**SET TASK**
Render every line of the records below as a single numbered list, omitting blank lines and leaving out the pictures.

*** RECORDS TO PROCESS ***

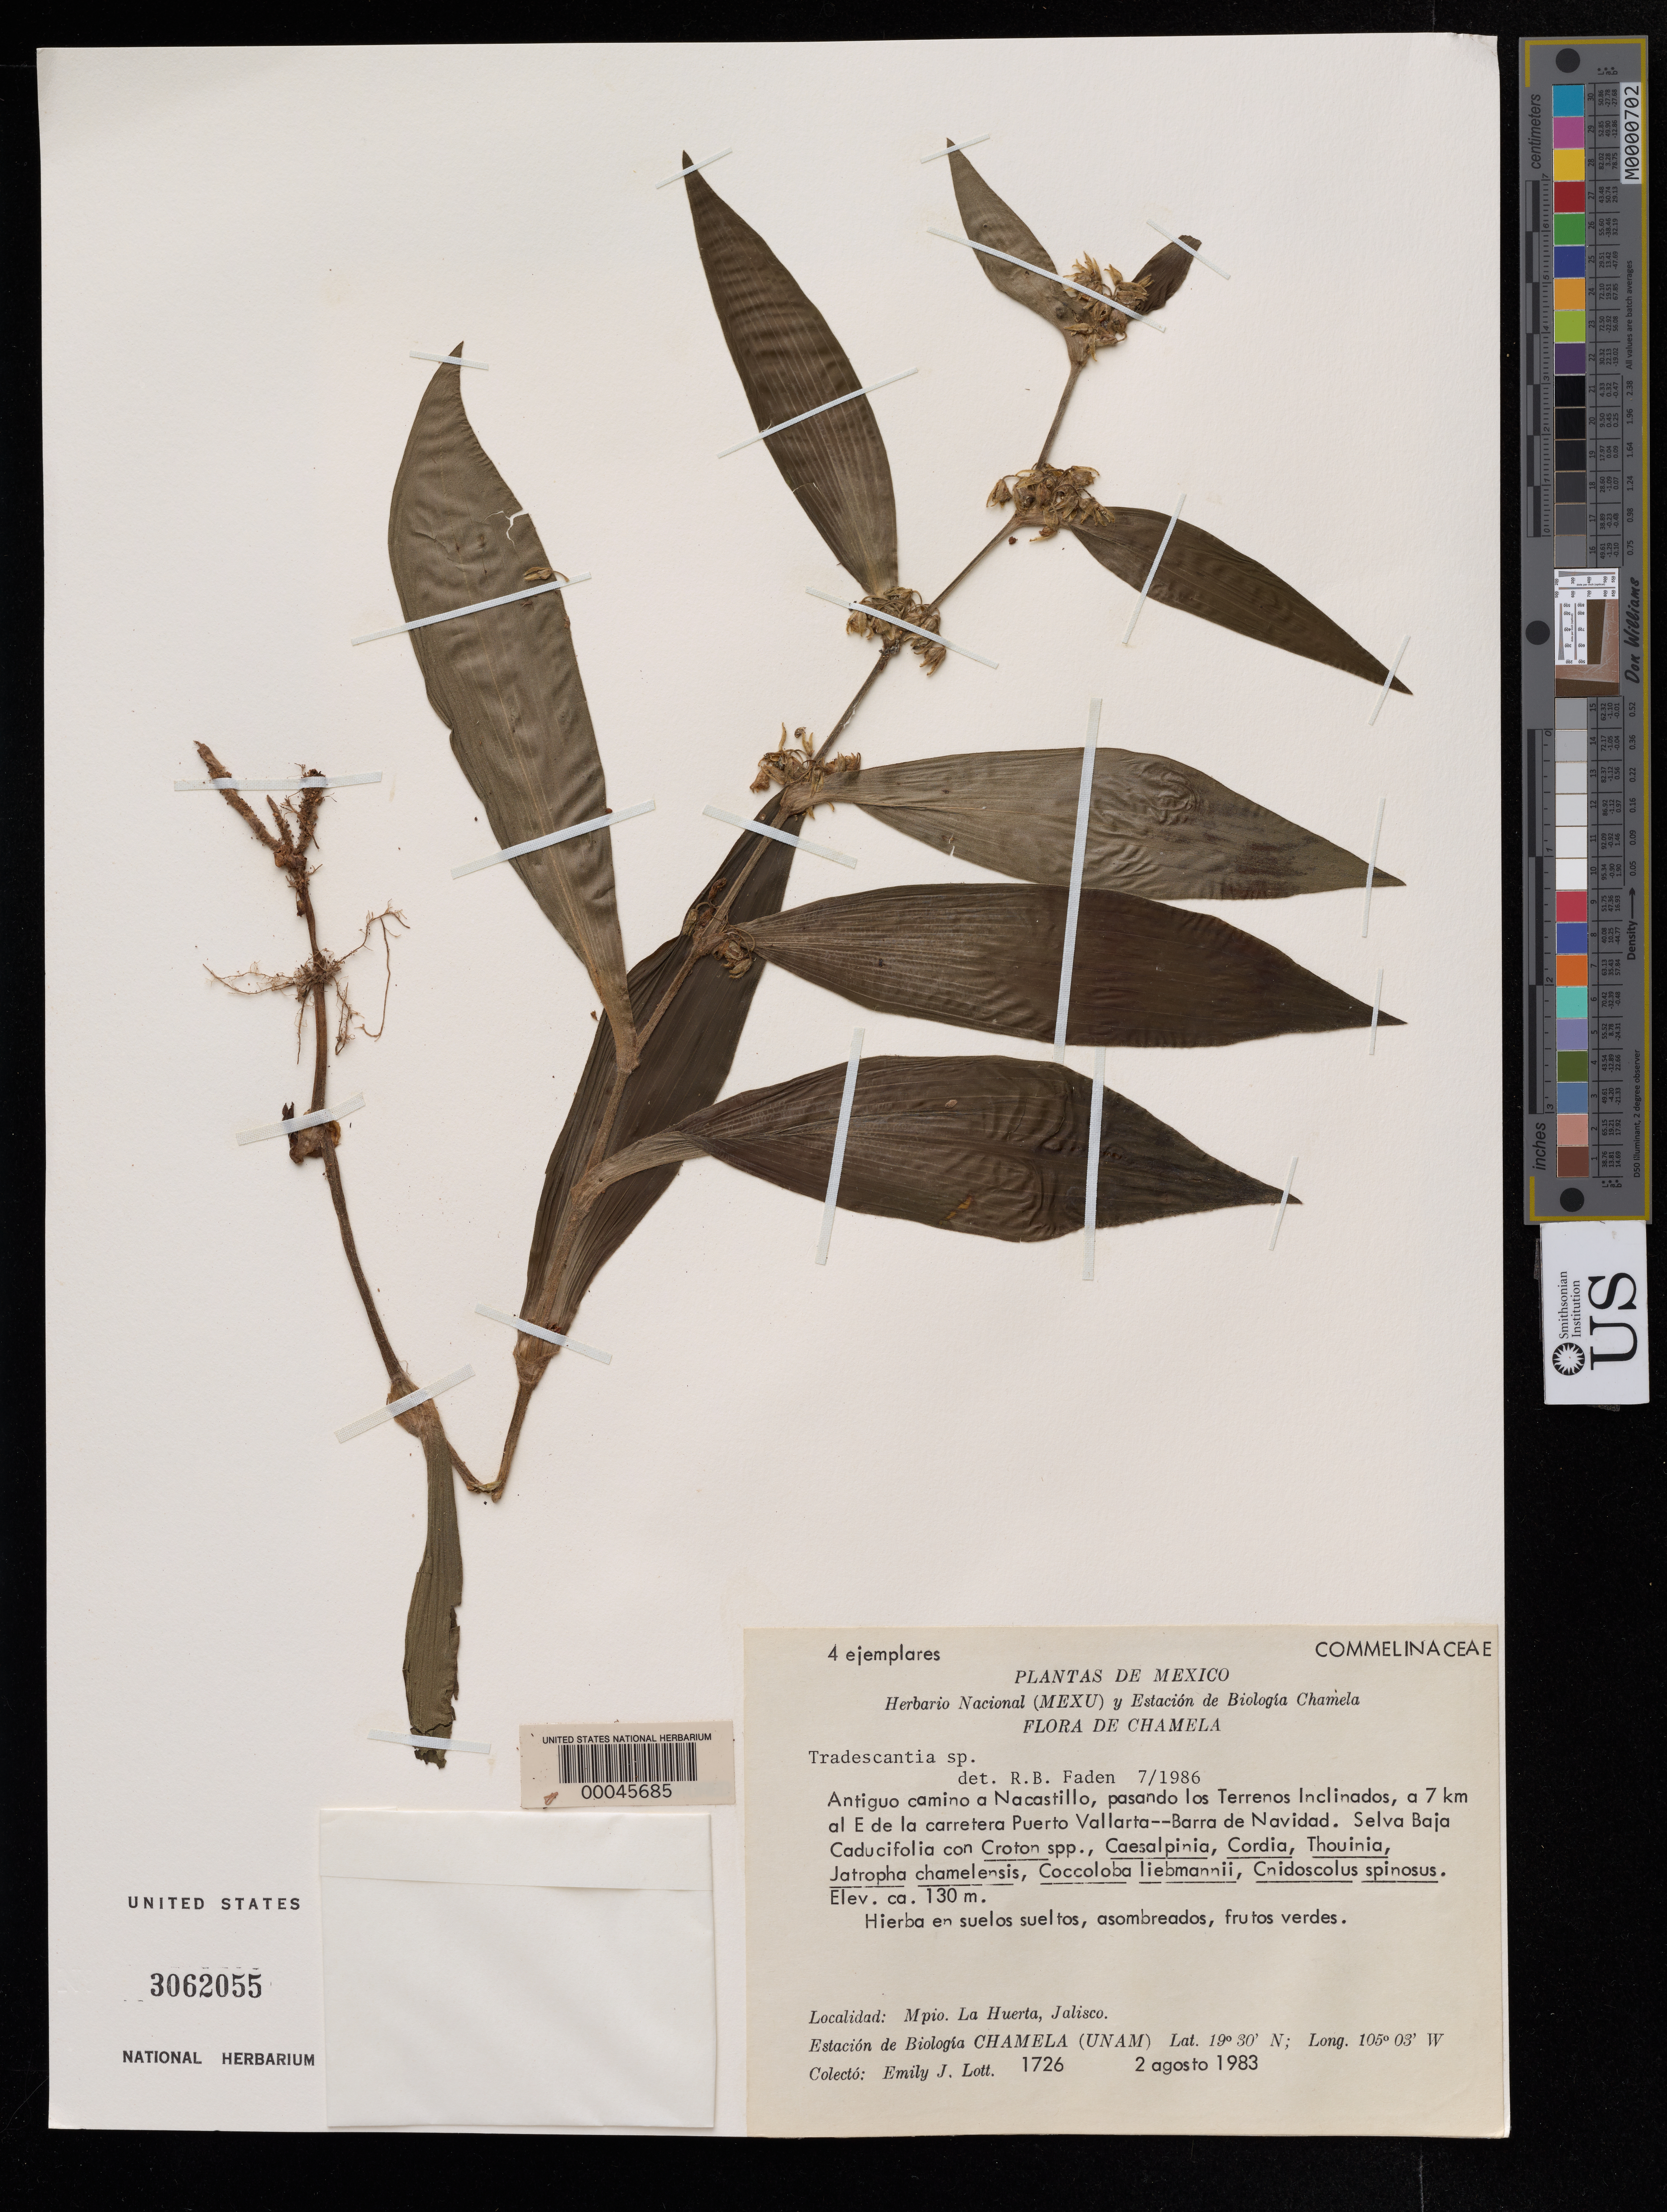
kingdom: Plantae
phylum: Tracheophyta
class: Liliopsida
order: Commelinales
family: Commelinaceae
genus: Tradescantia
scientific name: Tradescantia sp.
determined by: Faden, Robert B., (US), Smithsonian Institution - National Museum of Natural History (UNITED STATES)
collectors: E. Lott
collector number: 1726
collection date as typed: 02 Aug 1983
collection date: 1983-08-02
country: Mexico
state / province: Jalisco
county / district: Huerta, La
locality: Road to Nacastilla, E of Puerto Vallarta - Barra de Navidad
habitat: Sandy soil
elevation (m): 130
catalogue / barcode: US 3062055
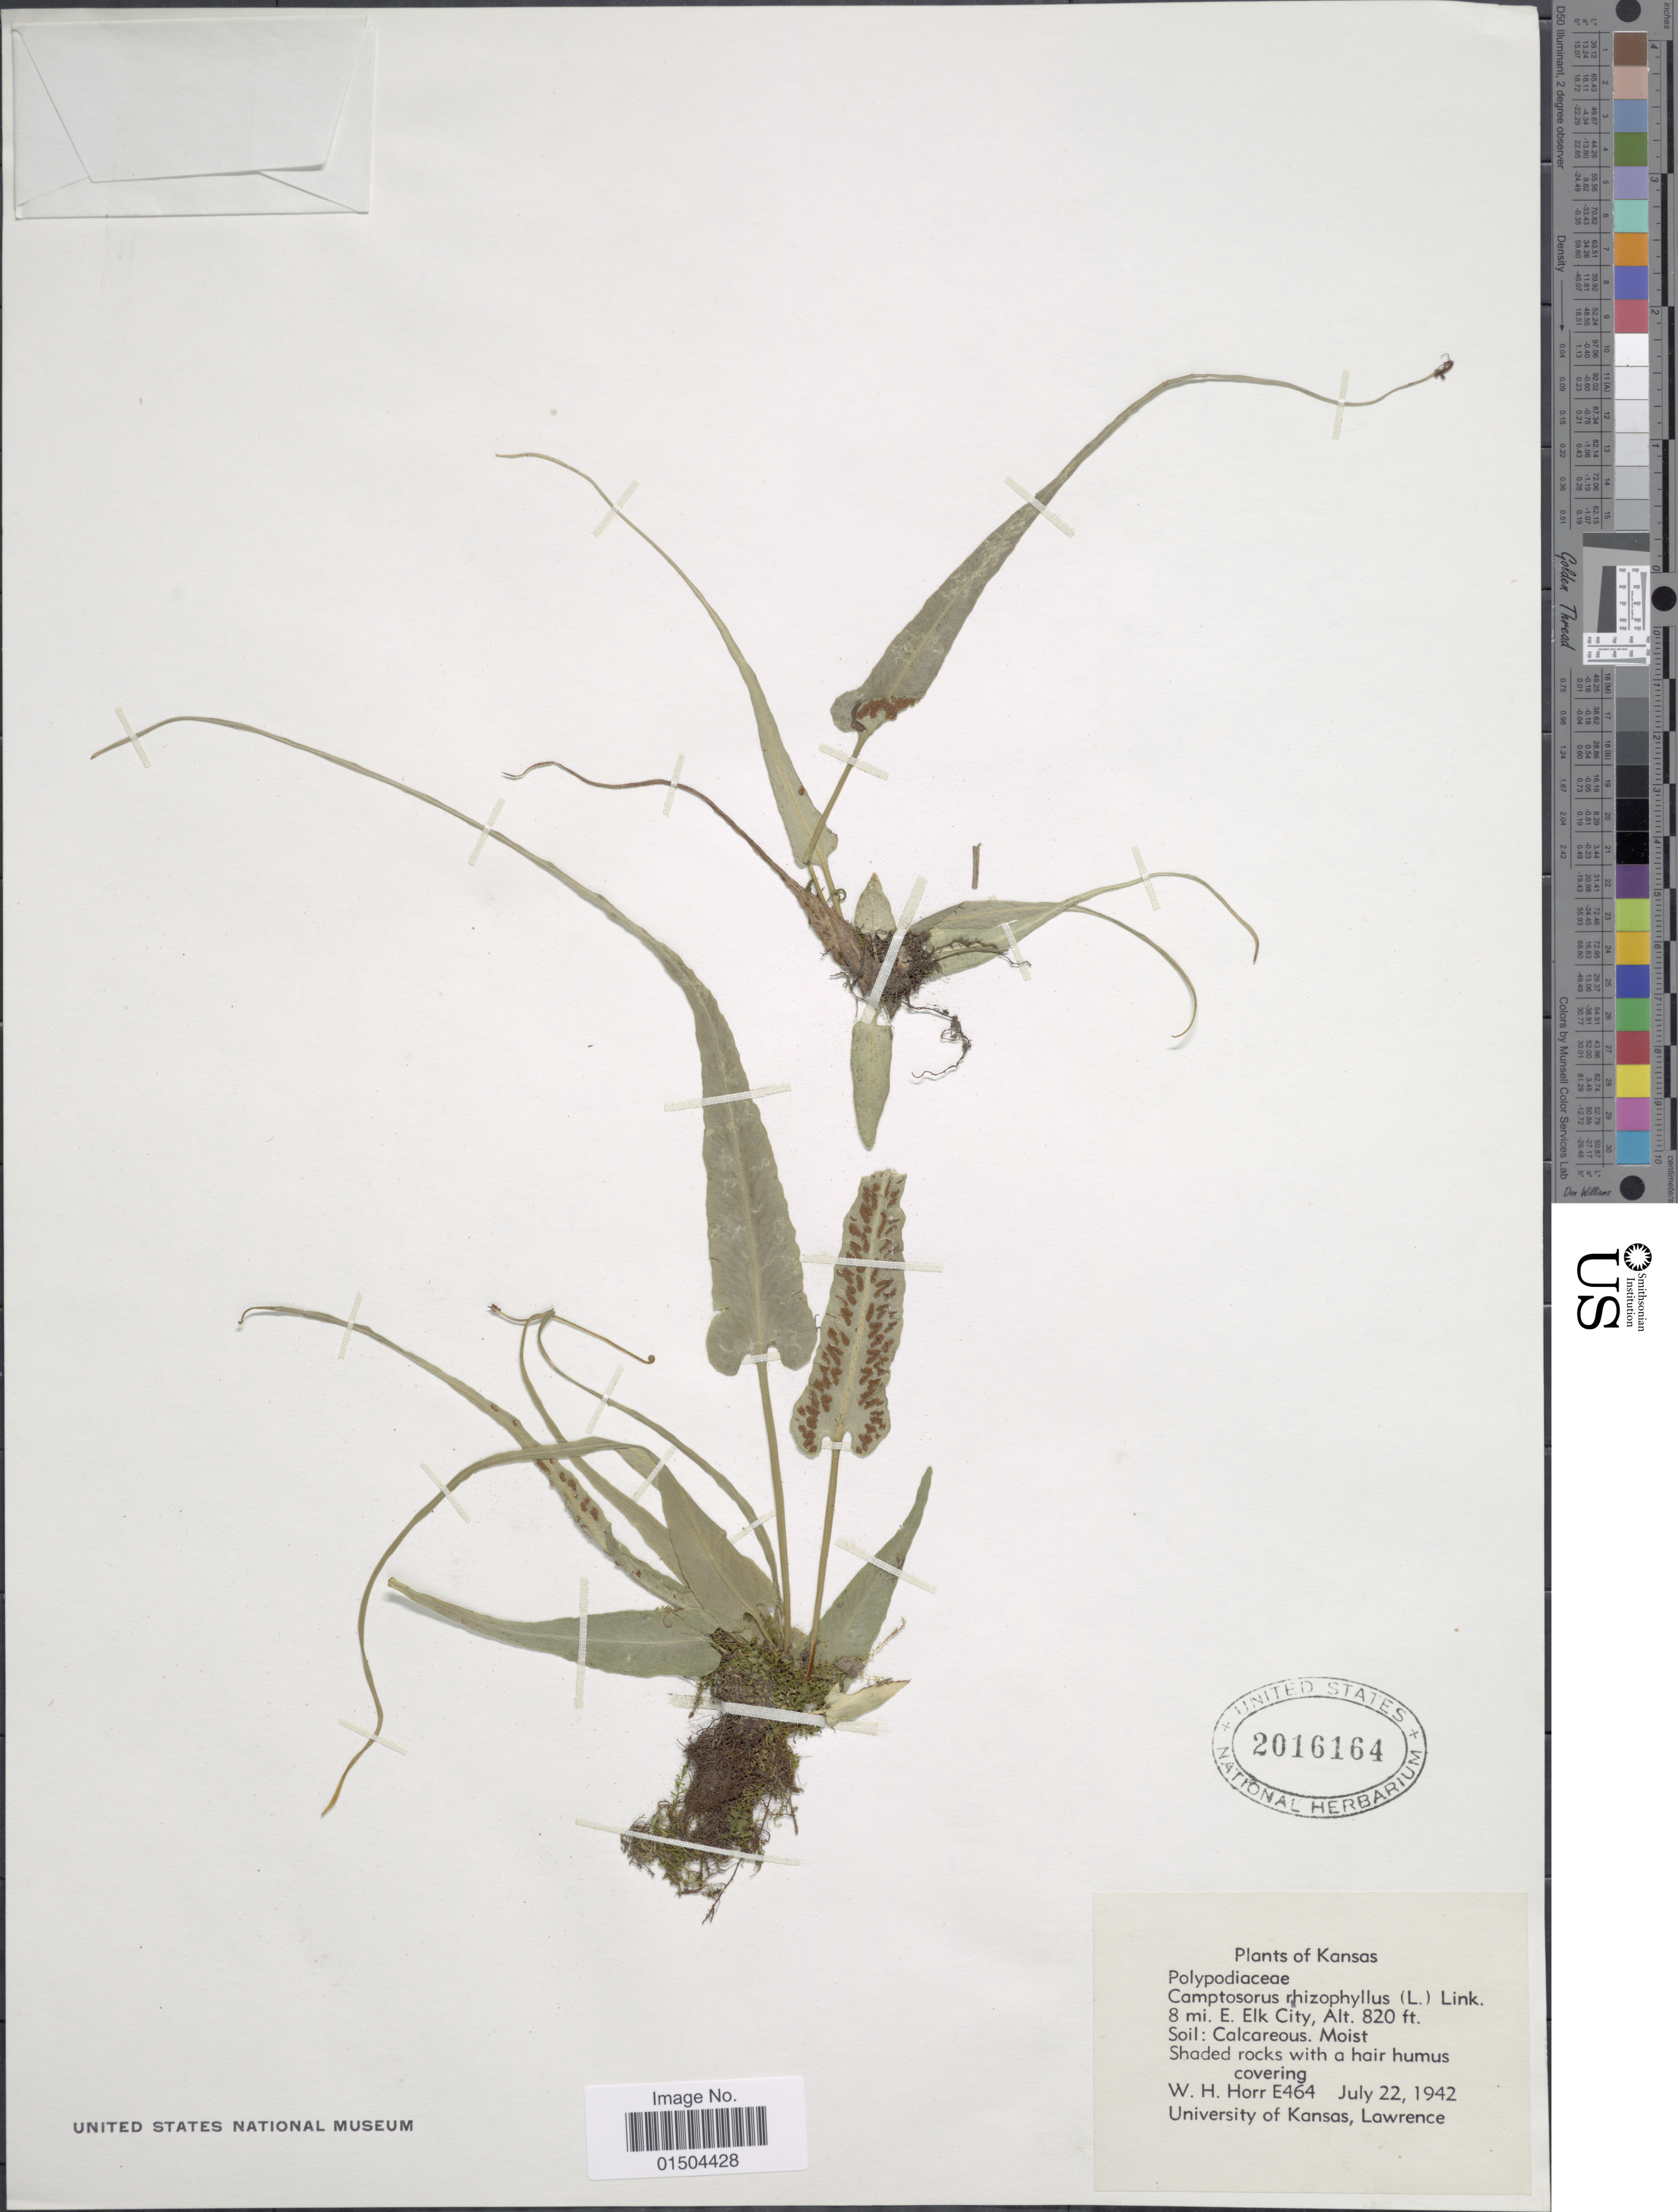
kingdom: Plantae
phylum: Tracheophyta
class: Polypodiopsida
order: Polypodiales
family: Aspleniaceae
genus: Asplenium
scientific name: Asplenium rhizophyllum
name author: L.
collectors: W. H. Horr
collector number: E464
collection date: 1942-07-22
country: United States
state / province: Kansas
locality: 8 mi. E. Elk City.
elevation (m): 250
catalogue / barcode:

***

**IN RESPONSE**
1. kingdom: Plantae
2. phylum: Tracheophyta
3. class: Liliopsida
4. order: Commelinales
5. family: Commelinaceae
6. genus: Tradescantia
7. scientific name: Tradescantia sp.
8. determined by: Faden, Robert B., (US), Smithsonian Institution - National Museum of Natural History (UNITED STATES)
9. collectors: E. Lott
10. collector number: 1726
11. collection date as typed: 02 Aug 1983
12. collection date: 1983-08-02
13. country: Mexico
14. state / province: Jalisco
15. county / district: Huerta, La
16. locality: Road to Nacastilla, E of Puerto Vallarta - Barra de Navidad
17. habitat: Sandy soil
18. elevation (m): 130
19. catalogue / barcode: US 3062055
20. kingdom: Plantae
21. phylum: Tracheophyta
22. class: Polypodiopsida
23. order: Polypodiales
24. family: Aspleniaceae
25. genus: Asplenium
26. scientific name: Asplenium rhizophyllum
27. name author: L.
28. collectors: W. H. Horr
29. collector number: E464
30. collection date: 1942-07-22
31. country: United States
32. state / province: Kansas
33. locality: 8 mi. E. Elk City.
34. elevation (m): 250
35. catalogue / barcode:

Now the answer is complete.